One way of provide evidence is to produce a witness. If he has a witness and all of the conditions of being a witness and giving testimony are observed, his claim will be proved. The defendant does not have to provide a proof that he is truthful. Sometimes the defendant has to swear an oath that he is truthful.
10. Fixed and open legal punishments (hudūd and ta‛zīrāt): These punishments are related to Islam's penal system and are also related to the sections of judgment and witnesses. Islam has given certain punishments for certain crimes which are supposed to be carried out in every situation, every place and every age. These punishments are called hudūd. There are some punishments that are up to the judge to determine, where he can look at the situation and make the punishment more or less severe. These punishments are called ta‛zīrāt.
We will mention some of the hudūd, briefly, because mentioning them in length should be done in other books.

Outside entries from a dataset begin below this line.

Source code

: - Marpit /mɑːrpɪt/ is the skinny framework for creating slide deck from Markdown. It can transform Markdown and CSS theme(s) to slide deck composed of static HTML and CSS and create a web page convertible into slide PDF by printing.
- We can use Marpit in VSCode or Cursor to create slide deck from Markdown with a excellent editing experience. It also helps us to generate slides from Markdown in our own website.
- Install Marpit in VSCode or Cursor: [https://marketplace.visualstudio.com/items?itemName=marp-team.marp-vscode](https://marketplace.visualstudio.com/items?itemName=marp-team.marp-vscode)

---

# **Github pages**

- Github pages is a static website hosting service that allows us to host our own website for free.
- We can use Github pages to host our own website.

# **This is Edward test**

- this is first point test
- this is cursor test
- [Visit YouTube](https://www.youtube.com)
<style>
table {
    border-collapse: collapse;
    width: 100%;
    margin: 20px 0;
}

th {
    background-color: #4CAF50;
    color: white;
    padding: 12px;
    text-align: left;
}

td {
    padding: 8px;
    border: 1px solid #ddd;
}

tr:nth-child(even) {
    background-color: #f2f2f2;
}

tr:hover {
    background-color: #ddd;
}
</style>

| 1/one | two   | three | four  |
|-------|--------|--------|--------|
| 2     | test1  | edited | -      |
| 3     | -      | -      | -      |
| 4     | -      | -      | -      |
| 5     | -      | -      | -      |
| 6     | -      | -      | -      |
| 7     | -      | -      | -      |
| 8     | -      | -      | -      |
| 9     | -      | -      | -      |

• The punishment for adultery of two married people who can easily be with their spouse is stoning. If one of the adulterers was not married or could not easily be with his spouse he or she would be given 100 lashes, except if the adultery was committed with one of his or her family members (mahāram) where the punishment would be death.
• The punishment for homosexuality is death by the sword, throwing him or her off of a high mountain or building or burning him alive.
• The punishment for wrongly accusing someone of a crime is 80 lashes. Wrongly accusing someone of a crime means accusing a man or woman of committing adultery without having enough witnesses.
• The punishment for drinking alcohol or other liquid intoxicants is 80 lashes.
• The punishment for theft is cutting off the four fingers of the right hand with the condition that the stolen item was worth at least a fourth of a dinār.
• The punishment of an enemy who takes up arms against the people is either killing him by the sword, crucifixion or cutting off his right arm and left leg or his left arm and right leg.
11. Retaliation (qasās): Retaliation is another form of punishment that Islam allows. In reality, this is the right of the victim if he was injured, but not killed or for his inheritor against the criminal. The crime should either be murder or seriously injuring one of the victim’s body parts and the crime would have either committed intentionally, similar to second-degree murder, or accidentally.
Intentional murder is when the criminal hits the person with the intention of killing him, with or without the use of a weapon, resulting in the death of the victim. The important thing here is the intention to murder.
Second degree murder is when the criminal intentionally hits the person but without the intention of killing him, resulting in death. For example the intention was to wound the person but ended up killing him. Or, if the person wants to discipline a child by hitting him and the child dies.
Accidental murder is when the killer did not have any intention of harm at all.
If the murder was committed intentionally the inheritors of the victim have a right called qasās. They can use this right and have the murderer executed in an Islamic court. Qasās does not apply to second-degree or accidental murder.
12. Fines (dīyāt): Fines are another right that is given to the victim or his inheritors. The difference is that in qasās there is the eye for an eye concept while with dīyah, a fine is incurred.